:: Text provided ::
Thread: Handling Large Amounts of Data

  1. #1
    Registered User
    Join Date
    May 2002
    Posts
    208

    Handling Large Amounts of Data

    Hey Guys,

    I was hoping to get some peoples opinion on something. I am not new to C++/C programming but by no means am I an expert. I am a physics student who uses it in his research. I have an extremely large Data set which I want to visualize. I have the graphics portion of the code done, I just need a way to handle reading all the data into the program. The data is organized into 100 different files (each file essentially represents a frame); within each file there is 1000 rows and 11 columns. Reading this data in, normalizing it and displaying it file by file is not working (Maybe I am just implementing it inefficently) and reading it all in at the begining seems counter productive and slow. Does anyone know of an efficent way to handle this much information within a program?
    Jeff Paddon
    Undergraduate Research Assistant
    Physics Department
    St. Francis Xavier University

  2. #2
    (?<!re)tired Mario F.'s Avatar
    Join Date
    May 2006
    Location
    Ireland
    Posts
    8,446
    Depends on many factors, kas2002. You will have to be a little more precise on how the data is being displayed and what type of data are we talking about... strings, numbers, ... and probably also on what type of operations you are performing on that data.

    Usually the best way nonetheless is to try and follow some data treatment and displaying scheme that allows you to use lazy evaluation techniques. But do provide more info.
    Originally Posted by brewbuck:
    Reimplementing a large system in another language to get a 25% performance boost is nonsense. It would be cheaper to just get a computer which is 25% faster.

  3. #3
    Registered User
    Join Date
    Jan 2005
    Location
    Estonia
    Posts
    131
    Could you specify the things that the program has to do and the code that you have written for doing it.

  4. #4
    and the hat of int overfl Salem's Avatar
    Join Date
    Aug 2001
    Location
    The edge of the known universe
    Posts
    39,659
    > The data is organized into 100 different files
    Well the simple test is to do
    Code:
    while ( f.getline(string) ) {
    }
    inside the loop which opens and closes all 100 files.

:: Records provided ::

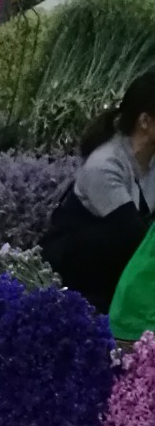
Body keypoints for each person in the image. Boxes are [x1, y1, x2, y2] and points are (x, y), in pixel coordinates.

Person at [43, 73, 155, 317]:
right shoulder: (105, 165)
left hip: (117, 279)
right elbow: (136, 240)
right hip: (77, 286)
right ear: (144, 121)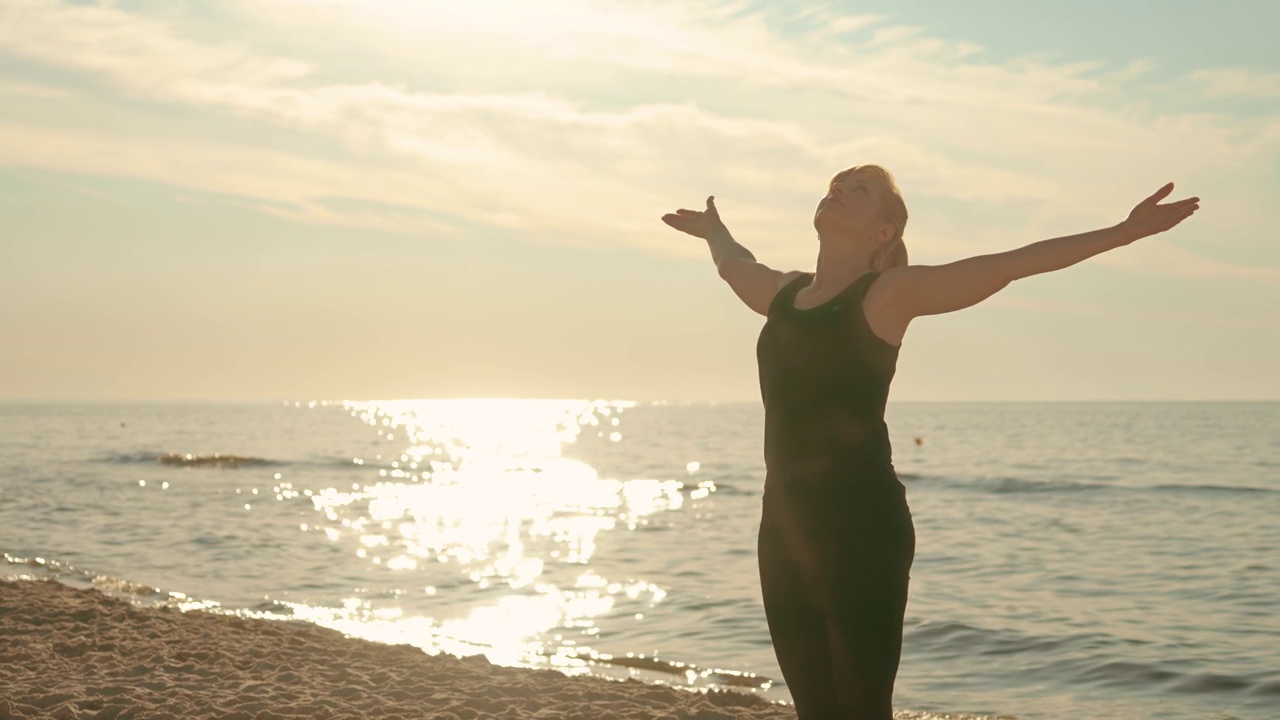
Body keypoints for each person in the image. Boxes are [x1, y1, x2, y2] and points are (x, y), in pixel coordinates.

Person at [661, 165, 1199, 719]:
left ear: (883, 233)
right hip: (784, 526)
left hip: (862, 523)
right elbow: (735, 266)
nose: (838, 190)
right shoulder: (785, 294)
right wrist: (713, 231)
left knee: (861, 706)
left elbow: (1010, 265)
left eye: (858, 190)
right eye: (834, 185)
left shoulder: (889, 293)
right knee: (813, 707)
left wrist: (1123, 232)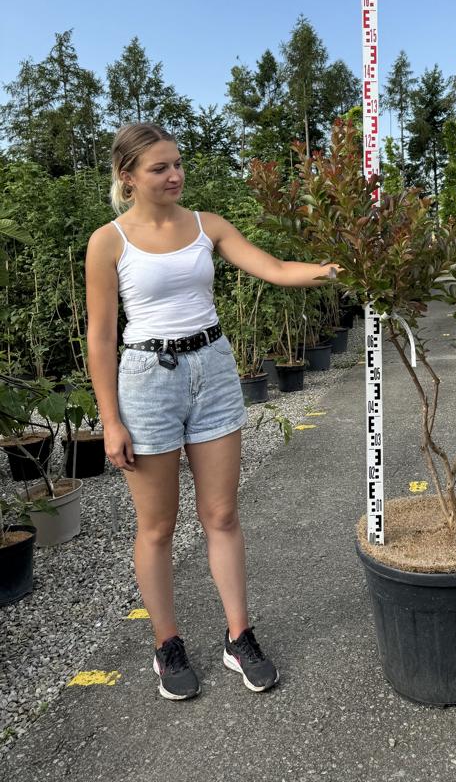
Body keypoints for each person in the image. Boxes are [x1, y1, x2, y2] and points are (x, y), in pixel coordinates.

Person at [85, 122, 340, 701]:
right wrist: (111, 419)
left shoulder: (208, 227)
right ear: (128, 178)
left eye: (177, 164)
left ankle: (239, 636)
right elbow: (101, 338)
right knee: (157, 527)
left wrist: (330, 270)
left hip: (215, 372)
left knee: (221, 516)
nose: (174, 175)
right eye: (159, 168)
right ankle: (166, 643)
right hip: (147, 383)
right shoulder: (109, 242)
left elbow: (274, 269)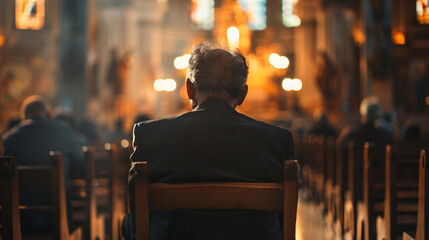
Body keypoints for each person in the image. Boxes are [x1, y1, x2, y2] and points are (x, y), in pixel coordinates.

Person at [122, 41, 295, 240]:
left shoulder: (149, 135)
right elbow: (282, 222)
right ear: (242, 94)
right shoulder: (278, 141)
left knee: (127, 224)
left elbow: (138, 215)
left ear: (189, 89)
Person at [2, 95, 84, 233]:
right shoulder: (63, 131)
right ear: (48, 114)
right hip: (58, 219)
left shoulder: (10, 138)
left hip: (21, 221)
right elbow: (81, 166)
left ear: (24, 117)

:: Assigned task 1 ::
Set down the part of the forum thread on handling large amounts of data that runs from "I was hoping" down to "within a program?", copied word for word.
:: Assigned task 2 ::
Answer these questions using the forum thread on handling large amounts of data:
(a) According to the opening post, how many rows and columns does each file contain?
(b) What kind of techniques does the second post recommend that the data treatment and display scheme allow?
(c) What location is listed for the author of the fourth post?
:: Assigned task 3 ::
Continue the forum thread on handling large amounts of data, starting after its final line.

:: Task answer 1 ::
I was hoping to get some peoples opinion on something. I am not new to C++/C programming but by no means am I an expert. I am a physics student who uses it in his research. I have an extremely large Data set which I want to visualize. I have the graphics portion of the code done, I just need a way to handle reading all the data into the program. The data is organized into 100 different files (each file essentially represents a frame); within each file there is 1000 rows and 11 columns. Reading this data in, normalizing it and displaying it file by file is not working (Maybe I am just implementing it inefficently) and reading it all in at the begining seems counter productive and slow. Does anyone know of an efficent way to handle this much information within a program?

:: Task answer 2 ::
(a) 1000 rows and 11 columns.
(b) Lazy evaluation techniques.
(c) The edge of the known universe.

:: Task answer 3 ::
    This will give you the benchmark for simply reading all the data.

    At least you will have something to compare against if the next step doubles the time.
    If you dance barefoot on the broken glass of undefined behaviour, you've got to expect the occasional cut.
    If at first you don't succeed, try writing your phone number on the exam paper.

  5. #5
    Registered User
    Join Date
    May 2002
    Posts
    208
    The data files are just numbers give as follows:

    int int int float float float float float float float float float float float

    First 3 integers are just coordinates of a small area of the system (called a bin). Within the simulation program (which is seperate from the visualization) we do specific types of averaging in these bins, and those floats in the data file are that output. What I want to do is read in the x,y,z coords, plot a box at that point with it's transluceny dependant on one of the floats.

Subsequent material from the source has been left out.